WORK ITEM A:
In the scipy import thread:
(i) Which Python version is the poster running?
(ii) What Pool time is printed after the import scipy.special line is uncommented?
(iii) With which Scipy version was the problem not confirmed?

PAGE TEXT:
◇ ◇ ◇ ◇ ◇ ◇ ◇

13

I am running into a bizarre problem that I can't explain. I'm hoping someone out there can help please!

I'm running Python 2.7.3 and Scipy v0.14.0 and am trying to implement some very simple multiprocessor algorithms to speeds up my code using the module multiprocessing. I've managed to make a basic example work:

import multiprocessing
import numpy as np
import time
# import scipy.special


def compute_something(t):
    a = 0.
    for i in range(100000):
        a = np.sqrt(t)
    return a

if __name__ == '__main__':

    pool_size = multiprocessing.cpu_count()
    print "Pool size:", pool_size
    pool = multiprocessing.Pool(processes=pool_size)

    inputs = range(10)

    tic = time.time()
    builtin_outputs = map(compute_something, inputs)
    print 'Built-in:', time.time() - tic

    tic = time.time()
    pool_outputs = pool.map(compute_something, inputs)
    print 'Pool    :', time.time() - tic

This runs fine, returning

Pool size: 8
Built-in: 1.56904006004
Pool    : 0.447728157043

But if I uncomment the line import scipy.special, I get:

Pool size: 8
Built-in: 1.58968091011
Pool    : 1.59387993813

and I can see that only one core is doing the work on my system. In fact, importing any module from the scipy package seems to have this effect (I've tried several).

Any ideas? I've never seen a case like this before, where an apparently innocuous import can have such a strange and unexpected effect.

Thanks!

Update (1)

Moving the scipy import line to the function compute_something partially improves the problem:

Pool size: 8
Built-in: 1.66807389259
Pool    : 0.596321105957

Update (2)

Thanks to @larsmans for testing on a different system. Problem was not confirmed using Scipy v.0.12.0. Moving this query to the scipy mailing list and will post any answers.

◇ ◇ ◇ ◇ ◇ ◇ ◇

DATA SUPPLIED:
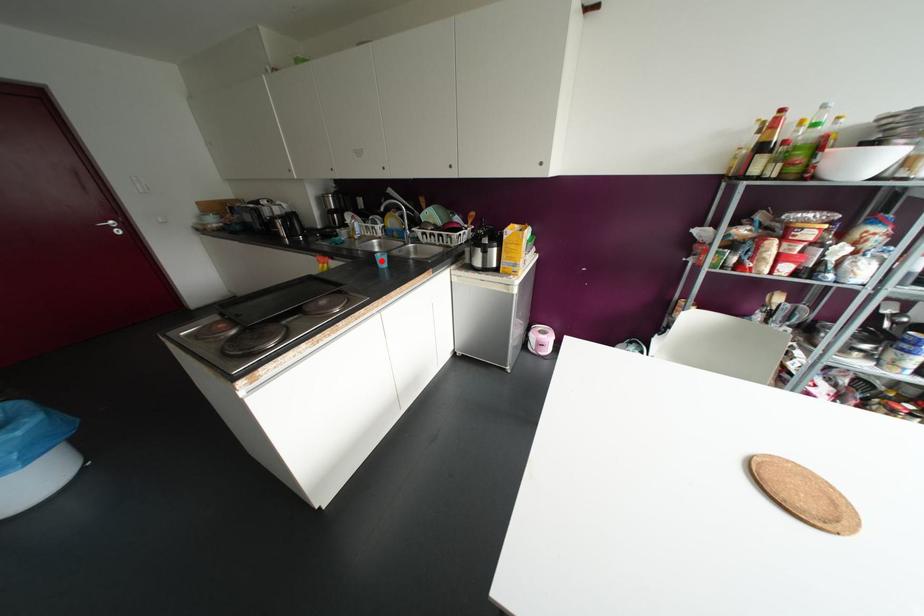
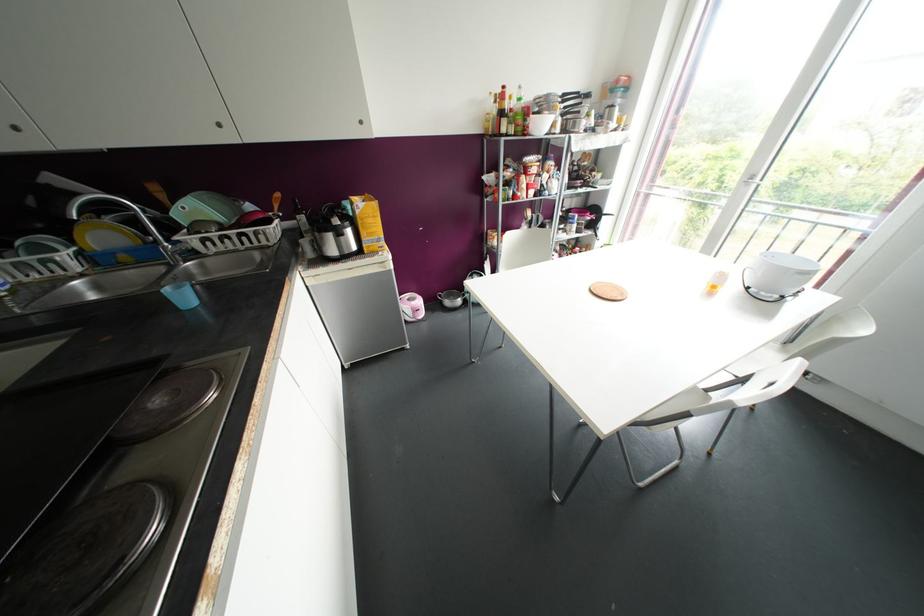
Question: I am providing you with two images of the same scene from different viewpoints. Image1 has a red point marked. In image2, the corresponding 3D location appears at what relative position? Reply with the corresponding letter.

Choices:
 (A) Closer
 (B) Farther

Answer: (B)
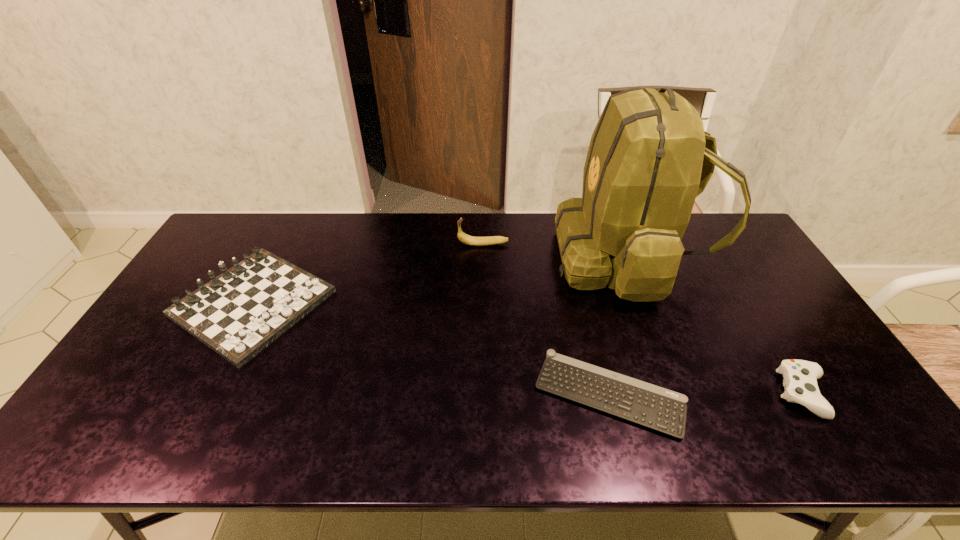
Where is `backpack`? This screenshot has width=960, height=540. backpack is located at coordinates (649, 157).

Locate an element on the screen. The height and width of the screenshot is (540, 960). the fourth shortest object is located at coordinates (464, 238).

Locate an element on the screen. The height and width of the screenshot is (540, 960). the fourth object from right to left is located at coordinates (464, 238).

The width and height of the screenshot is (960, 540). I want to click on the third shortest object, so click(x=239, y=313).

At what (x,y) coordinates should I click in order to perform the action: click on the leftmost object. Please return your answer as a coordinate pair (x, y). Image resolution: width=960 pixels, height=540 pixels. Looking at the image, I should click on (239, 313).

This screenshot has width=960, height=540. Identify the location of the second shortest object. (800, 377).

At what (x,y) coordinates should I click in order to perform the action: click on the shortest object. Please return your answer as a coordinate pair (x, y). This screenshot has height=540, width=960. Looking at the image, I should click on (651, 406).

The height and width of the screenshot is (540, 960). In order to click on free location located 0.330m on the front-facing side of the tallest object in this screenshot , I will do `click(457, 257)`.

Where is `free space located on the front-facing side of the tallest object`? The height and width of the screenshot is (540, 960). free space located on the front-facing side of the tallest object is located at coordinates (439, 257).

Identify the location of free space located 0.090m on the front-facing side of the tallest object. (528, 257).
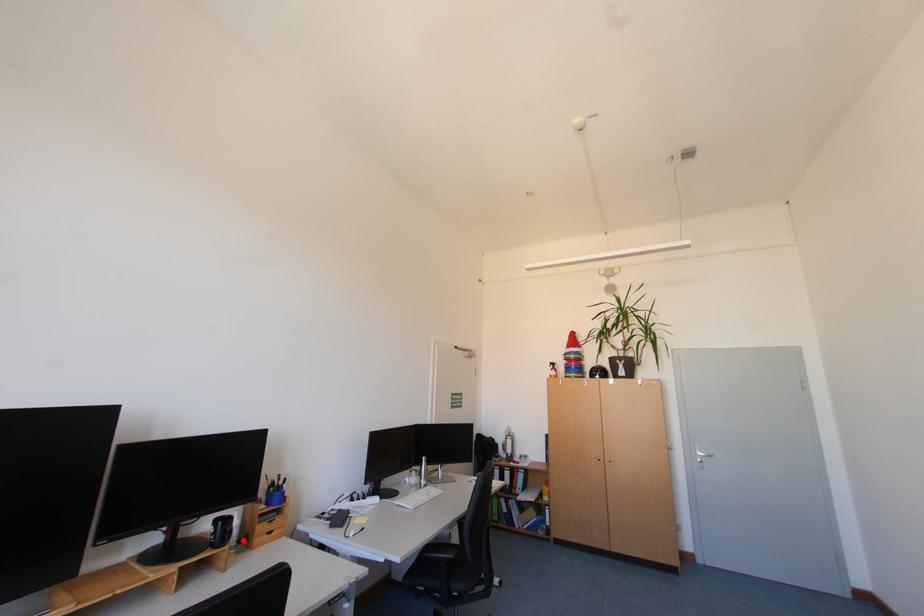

◇ ◇ ◇ ◇ ◇ ◇ ◇

WORK ITEM B: Can you copy the rows word for word, everything from the line containing "This screenshot has width=960, height=540. Identify" down to the end of the rows, with both ends included and the pictures left out?

WRITTEN ANSWER A:
(i) Python 2.7.3
(ii) 1.59387993813
(iii) Scipy v.0.12.0

WRITTEN ANSWER B:
This screenshot has width=960, height=540. Identify the location of the second shortest object. (800, 377).

At what (x,y) coordinates should I click in order to perform the action: click on the shortest object. Please return your answer as a coordinate pair (x, y). This screenshot has height=540, width=960. Looking at the image, I should click on (651, 406).

The height and width of the screenshot is (540, 960). In order to click on free location located 0.330m on the front-facing side of the tallest object in this screenshot , I will do `click(457, 257)`.

Where is `free space located on the front-facing side of the tallest object`? The height and width of the screenshot is (540, 960). free space located on the front-facing side of the tallest object is located at coordinates (439, 257).

Identify the location of free space located 0.090m on the front-facing side of the tallest object. (528, 257).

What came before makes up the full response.